What did you find out about your birds?


----------



## Rollerboys (Apr 6, 2005)

The Canadian Show Roller home page is http://crc02.tripod.com/

Enjoy

Let me know what you think......


----------



## PapaPigeon (Dec 22, 2004)

*Difference?*

Is there any/what are the differences between the "Canadian Show Rollers" and just Show Rollers? I raise Show Rollers and the standards look pretty similar.


----------



## Rollerboys (Apr 6, 2005)

Duns are the shortest route to intensify black. Dun is the dilute of black., so blacks carrying dun , dun works best.


----------



## Rollerboys (Apr 6, 2005)

Yes, Canadian Show Rollers do indeed differ from American Show Rollers. American Show Rollers , when standing properly look as if they are sitting on their feet, they are much more loose feathered, which gives the look of being larger and puffier than that of the Canadian. The idea of the Canadian was to show a tight feathered bird, standing erect with a nice thick neck. The bird looks as it is ready for flight. The American counterpart looks over weight and sluggish. The tail and socks of the baldhead pattern is to be the same as the body color, not white as in the American breed. So there are definite differences. I know that because of the proximity of the Can/ US border, it is not uncommon for breeders of both types to interbreed the two to try to improve one or the other breed.
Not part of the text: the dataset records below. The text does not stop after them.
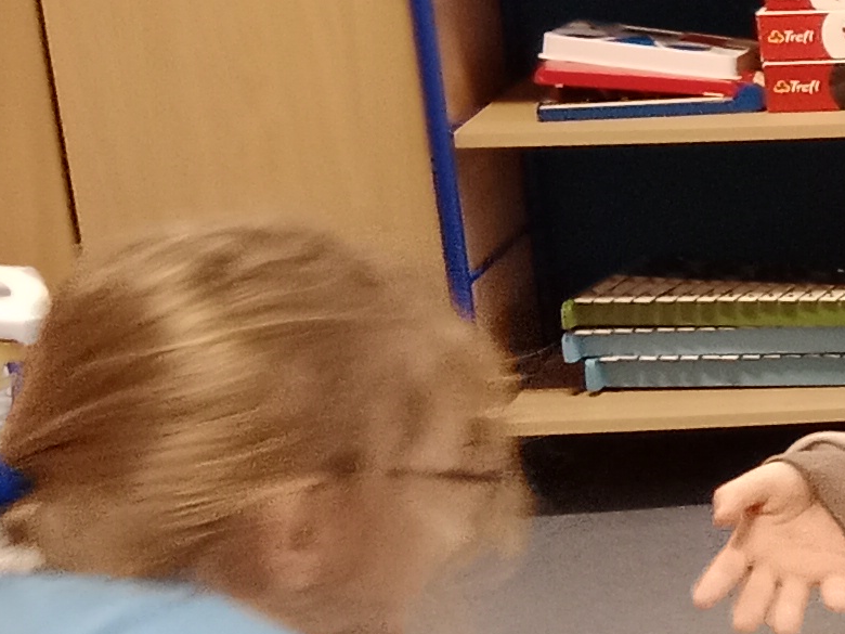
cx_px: 1974
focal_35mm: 136
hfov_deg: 12.0
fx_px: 3320
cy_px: 392
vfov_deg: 10.9
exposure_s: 1/33.3
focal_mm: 3.96
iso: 1630
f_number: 1.8
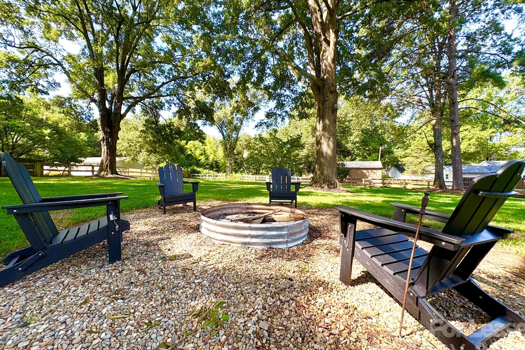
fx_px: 219
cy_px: 168
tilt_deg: +0.6
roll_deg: +0.2
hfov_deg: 100.4
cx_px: 261
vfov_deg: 77.3
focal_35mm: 15
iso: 64
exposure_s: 1/364
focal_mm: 2.22
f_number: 2.2
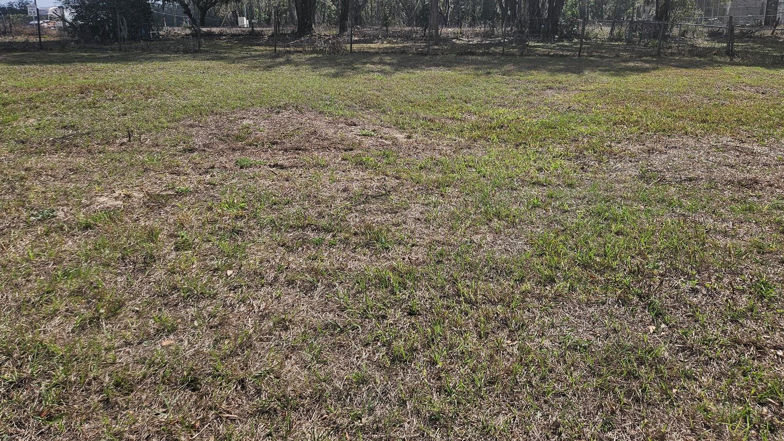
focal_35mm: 26
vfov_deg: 43.8
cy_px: 150
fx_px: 540
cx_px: 401
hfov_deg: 71.9
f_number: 1.8
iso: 25
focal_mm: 5.4
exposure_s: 1/1742
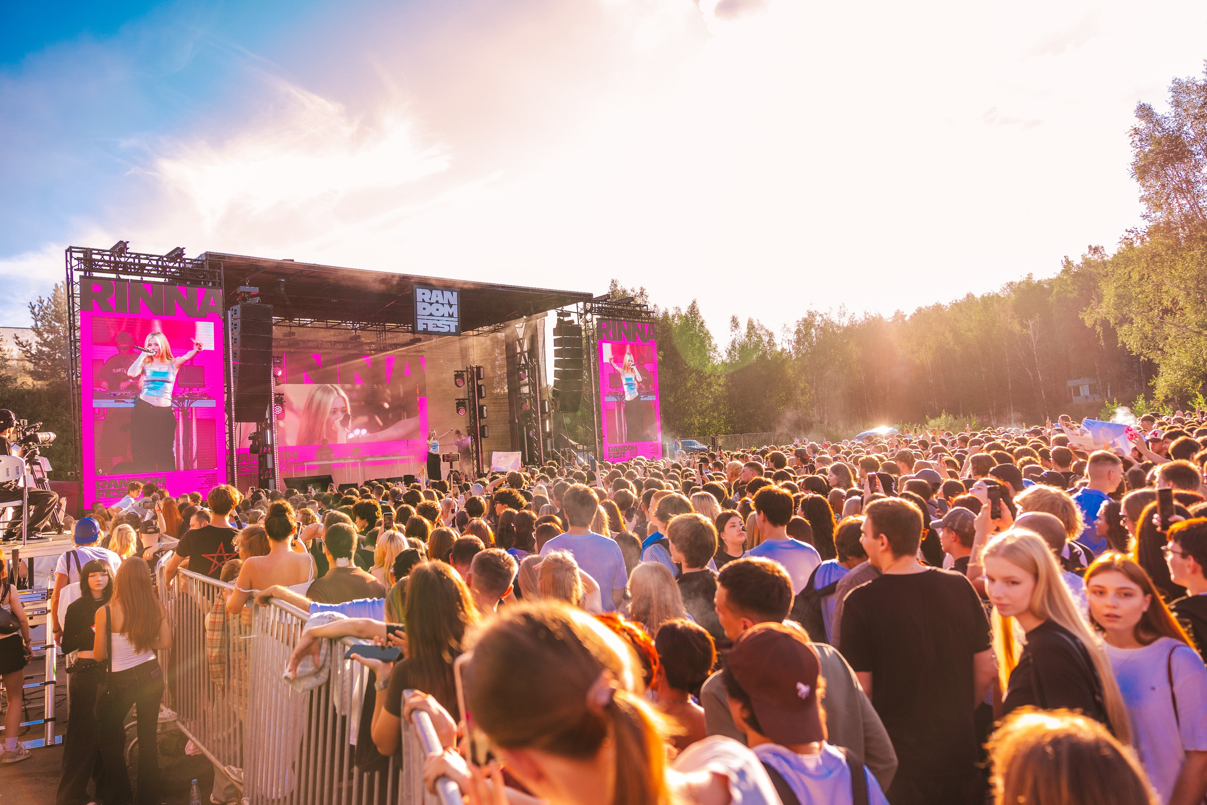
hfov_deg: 72.1
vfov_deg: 51.8
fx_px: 830
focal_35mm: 25
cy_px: 402
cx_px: 604
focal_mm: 24
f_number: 2.8
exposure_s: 1/800
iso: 400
I know for instance that our reds and yellows are very popular to some American Show Roller Breeders.

Thanks for your inquiry.

Barry


----------



## PapaPigeon (Dec 22, 2004)

OVER WEIGHT, SLUGGISH!!! Yep, that describes them, lol. Thanks for clearing that up for me.


----------



## Rollerboys (Apr 6, 2005)

Yes, overweight and sluggish, you know what I mean, I am talking about appearance to the eye, the physical differences. I did not mean to offend anyone, but the US Show roller defintely looks heavier and its body does rest almost on its feet. There is lots of power in the breed appearance but not one that is attractive to me personally.

I was drawn to the pigeon hobby for many reasons, the main one being that you could release and actually fly birds that would return to you. With that in mind after more than 35 years that is still the attraction to me. Our Canadian show roller is a true roller in every sense, even actually turning while in flight in their pens! 

You asked for comparison and I have tried to show that, I am getting a digital camera soon and maybe we can share some pics.

talk soon


----------